Actionable Takeaways
- Verify your fund’s CRS classification annually. A fund that is an Investment Entity must file CRS returns; a fund that is a Passive NFE must ensure its administrator looks through to all controlling persons. The classification can change if the GP’s status changes or if the fund’s activities shift.
- Obtain valid self-certifications from all entity investors before the 31 December due diligence date. For entity investors that are Passive NFEs, the self-certification must include the controlling persons. The fund should maintain a register of all controlling persons and update it annually.

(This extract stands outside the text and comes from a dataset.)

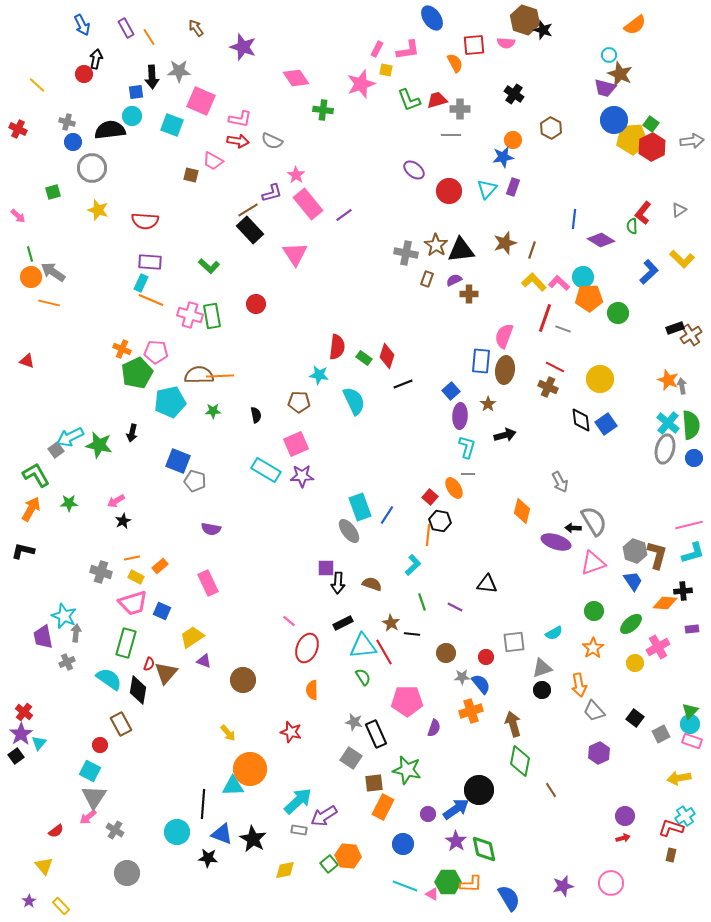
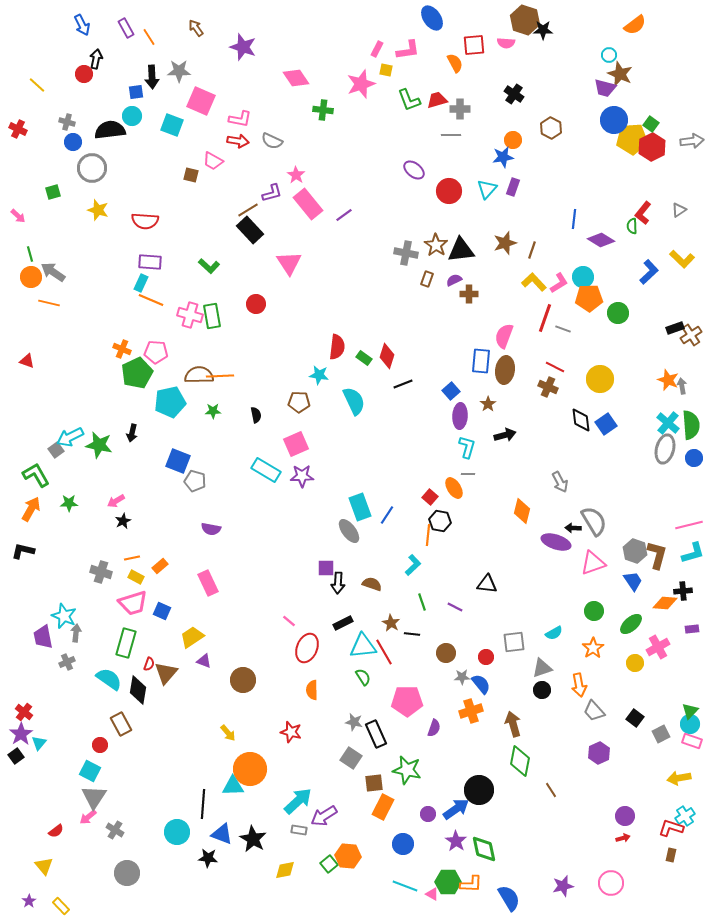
black star at (543, 30): rotated 18 degrees counterclockwise
pink triangle at (295, 254): moved 6 px left, 9 px down
pink L-shape at (559, 283): rotated 105 degrees clockwise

- Document the look-through chain for multi-layer structures. For a fund with feeder funds or corporate investors, maintain a diagram showing each entity layer and the controlling persons at the ultimate individual level. This documentation will be requested by the IRD during an audit.
- Prepare for the 2025-2026 IRD targeted reviews. Review your 2023 and 2024 CRS returns for completeness and accuracy. If you identify errors, file an amended return voluntarily before the IRD initiates a review. Voluntary disclosure may reduce penalties under the IRD’s 2024 practice note on CRS penalties.
- Assess the overlap with CARF if your fund holds crypto-assets. The CARF implementation in Hong Kong by 1 January 2026 will require additional self-certifications. Begin collecting this information from investors now to avoid a last-minute compliance scramble.
Disclaimer: 本文不構成稅務建議。涉及個人稅務情況請諮詢持牌會計師或稅務師。 / This does not constitute tax advice. Consult a licensed CPA or tax advisor for your specific situation.